PENGGALAN TEKS.
= = = = = = =

2. Integritas data, layanan yang menjamin bahwa pesan masih asli atau belum
dimanipulasi selama pengiriman.
3. Penggunaan AES pun bukan hanya digunakan dalam hal yang sederhana melainkan
perannya sangatlah krusial dalam sebuah perangkat lunak ataupun dalam hal lain
dimana AES tersebut digunakan.
4. Algoritma AES memiliki kelebihan pada panjang blok dan struktur round yang sangat
rumit.
5. Rijndael mempunyai suatu security margin yang cukup, tetapi kritik yang datang pada
Rijndael cukup banyak, karena struktur matematikanya yang sederhana bisa
memberikan peluang suatu saat untuk diserang. Dengan kata lain, struktur yang
sederhana memberikan Rijndael untuk dikembangkan dalam waktu dekat.
6. Rijndael tidak memakan banyak sumber daya komputasi. Kecepatan antara dekripsi
lebih lama dibandingkan dengan enkripsinya.
7. AES:Rijndael mendukung perhitungan sub kunci untuk enkripsi
8. AES:Rijndael memerlukan satu waktu dalam eksekusi untuk key schedule dari semua
sub kunci dekripsi dengan menggunakan kunci khusus.
1.3. Konsep
Algoritma kriptografi bernama Rijndael yang didesain oleh oleh Vincent Rijmen
dan John Daemen asal Belgia keluar sebagai pemenang kontes algoritma kriptografi
pengganti DES yang diadakan oleh NIST (National Institutes of Standards and
Technology) milik pemerintah Amerika Serikat pada 26 November 2001. Algoritma
Rijndael inilah yang kemudian dikenal dengan Advanced Encryption Standard (AES).

= = = = = = =

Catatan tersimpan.

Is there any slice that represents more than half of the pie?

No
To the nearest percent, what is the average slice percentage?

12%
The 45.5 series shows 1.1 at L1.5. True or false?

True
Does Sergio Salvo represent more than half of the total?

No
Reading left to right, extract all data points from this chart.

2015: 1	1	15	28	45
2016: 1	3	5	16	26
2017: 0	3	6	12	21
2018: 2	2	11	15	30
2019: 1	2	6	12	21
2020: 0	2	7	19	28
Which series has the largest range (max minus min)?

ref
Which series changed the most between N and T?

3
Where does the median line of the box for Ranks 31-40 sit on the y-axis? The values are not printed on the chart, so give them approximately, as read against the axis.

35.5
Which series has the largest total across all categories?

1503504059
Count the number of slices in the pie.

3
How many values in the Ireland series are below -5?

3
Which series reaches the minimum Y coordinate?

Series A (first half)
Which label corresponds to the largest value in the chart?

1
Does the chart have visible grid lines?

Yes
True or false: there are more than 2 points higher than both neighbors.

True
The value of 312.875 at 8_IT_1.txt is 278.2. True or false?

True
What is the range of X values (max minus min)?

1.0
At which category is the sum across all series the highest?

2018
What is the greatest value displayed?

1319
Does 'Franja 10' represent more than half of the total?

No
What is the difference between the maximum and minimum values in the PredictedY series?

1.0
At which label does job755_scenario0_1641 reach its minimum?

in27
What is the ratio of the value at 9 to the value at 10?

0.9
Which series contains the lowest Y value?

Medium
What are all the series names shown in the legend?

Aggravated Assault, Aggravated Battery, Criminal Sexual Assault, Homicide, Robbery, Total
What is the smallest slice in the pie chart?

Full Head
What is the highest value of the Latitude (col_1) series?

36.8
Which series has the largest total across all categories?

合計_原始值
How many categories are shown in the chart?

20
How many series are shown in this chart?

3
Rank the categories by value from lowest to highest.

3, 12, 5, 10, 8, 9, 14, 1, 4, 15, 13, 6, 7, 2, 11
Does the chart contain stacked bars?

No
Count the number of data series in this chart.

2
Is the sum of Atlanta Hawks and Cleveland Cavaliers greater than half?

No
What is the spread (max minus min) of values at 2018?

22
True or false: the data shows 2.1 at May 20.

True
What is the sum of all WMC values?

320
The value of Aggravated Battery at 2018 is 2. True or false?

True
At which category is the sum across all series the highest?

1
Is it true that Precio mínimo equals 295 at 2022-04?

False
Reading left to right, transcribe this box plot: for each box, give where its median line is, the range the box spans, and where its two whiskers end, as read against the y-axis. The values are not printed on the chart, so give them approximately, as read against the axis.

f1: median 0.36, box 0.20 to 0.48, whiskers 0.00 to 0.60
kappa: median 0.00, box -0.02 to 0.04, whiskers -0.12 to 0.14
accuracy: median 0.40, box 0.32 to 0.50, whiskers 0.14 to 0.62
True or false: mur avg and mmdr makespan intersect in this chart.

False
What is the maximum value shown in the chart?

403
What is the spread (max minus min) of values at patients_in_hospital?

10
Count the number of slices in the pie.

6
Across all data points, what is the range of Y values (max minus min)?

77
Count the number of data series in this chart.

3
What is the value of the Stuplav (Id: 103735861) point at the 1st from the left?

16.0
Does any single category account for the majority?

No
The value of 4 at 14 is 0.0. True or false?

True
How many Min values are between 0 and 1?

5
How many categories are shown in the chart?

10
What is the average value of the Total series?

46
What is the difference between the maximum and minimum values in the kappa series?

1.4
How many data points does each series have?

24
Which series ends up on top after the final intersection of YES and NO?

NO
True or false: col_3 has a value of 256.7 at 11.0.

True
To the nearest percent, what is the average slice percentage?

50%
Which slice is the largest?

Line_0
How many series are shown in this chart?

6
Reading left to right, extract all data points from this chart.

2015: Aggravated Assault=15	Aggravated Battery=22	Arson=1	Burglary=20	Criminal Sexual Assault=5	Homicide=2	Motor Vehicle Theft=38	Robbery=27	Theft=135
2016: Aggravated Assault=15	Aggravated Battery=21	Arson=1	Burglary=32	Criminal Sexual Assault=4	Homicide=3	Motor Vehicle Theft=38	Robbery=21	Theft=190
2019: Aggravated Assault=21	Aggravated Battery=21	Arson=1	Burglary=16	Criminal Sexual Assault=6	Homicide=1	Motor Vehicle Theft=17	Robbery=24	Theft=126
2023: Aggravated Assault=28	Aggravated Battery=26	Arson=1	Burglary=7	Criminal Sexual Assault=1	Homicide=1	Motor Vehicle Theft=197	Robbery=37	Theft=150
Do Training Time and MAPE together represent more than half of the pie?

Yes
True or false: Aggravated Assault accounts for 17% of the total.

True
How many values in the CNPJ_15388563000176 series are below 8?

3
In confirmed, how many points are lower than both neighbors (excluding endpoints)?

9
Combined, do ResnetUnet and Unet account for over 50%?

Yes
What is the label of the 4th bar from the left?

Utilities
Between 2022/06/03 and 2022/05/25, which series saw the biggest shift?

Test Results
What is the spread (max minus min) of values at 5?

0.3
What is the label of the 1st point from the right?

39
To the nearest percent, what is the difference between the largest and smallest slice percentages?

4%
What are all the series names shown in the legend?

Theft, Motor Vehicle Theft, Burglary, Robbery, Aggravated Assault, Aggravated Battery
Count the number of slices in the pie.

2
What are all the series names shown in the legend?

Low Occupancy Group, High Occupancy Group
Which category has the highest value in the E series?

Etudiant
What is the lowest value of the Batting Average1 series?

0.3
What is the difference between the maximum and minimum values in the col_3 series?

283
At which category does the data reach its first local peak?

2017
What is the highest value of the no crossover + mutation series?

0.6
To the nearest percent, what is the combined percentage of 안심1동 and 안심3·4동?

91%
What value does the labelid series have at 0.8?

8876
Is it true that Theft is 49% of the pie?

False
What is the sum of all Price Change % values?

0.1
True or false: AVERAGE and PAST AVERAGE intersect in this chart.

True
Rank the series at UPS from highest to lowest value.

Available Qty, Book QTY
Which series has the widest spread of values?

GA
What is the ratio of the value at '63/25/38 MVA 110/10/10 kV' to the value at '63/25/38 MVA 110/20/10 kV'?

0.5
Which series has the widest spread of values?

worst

= = = = = = =

TELUSURI MATERI.
[a] Menurut penggalan teks tentang algoritma AES, siapa perancang algoritma Rijndael?
[b] Tulis kelanjutan penggalan teks tentang algoritma AES setelah kalimat terakhirnya.
Daftar tersebut tidak diperlukan untuk mengerjakan tugas.

JAWABAN TIAP TUGAS.
[a] Vincent Rijmen dan John Daemen dari Belgia.

[b]
Setelah mengalami beberapa proses standardisasi oleh NIST, Rijndael kemudian
diadopsi menjadi standard algoritma kriptografi secara resmi pada 22 Mei 2002. Pada
2006, AES merupakan salah satu algoritma terpopuler yang digunakan dalam kriptografi
kunci simetrik.

AES ini merupakan algoritma block cipher dengan menggunakan sistem permutasi dan
substitusi (P-Box dan S-Box) bukan dengan jaringan Feistel sebagaiman block cipher pada
umumnya. Jenis AES terbagi 3, yaitu :
1.AES-128
2.AES-192
3.AES-256
Pengelompokkan jenis AES ini adalah berdasarkan panjang kunci yang digunakan.
Angka-angka di belakang kata AES menggambarkan panjang kunci yang digunakan pada
tipa-tiap AES. Selain itu, hal yang membedakan dari masing-masing AES ini adalah
banyaknya round yang dipakai. AES-128 menggunakan 10 round, AES-192 sebanyak 12
round, dan AES-256 sebanyak 14 round.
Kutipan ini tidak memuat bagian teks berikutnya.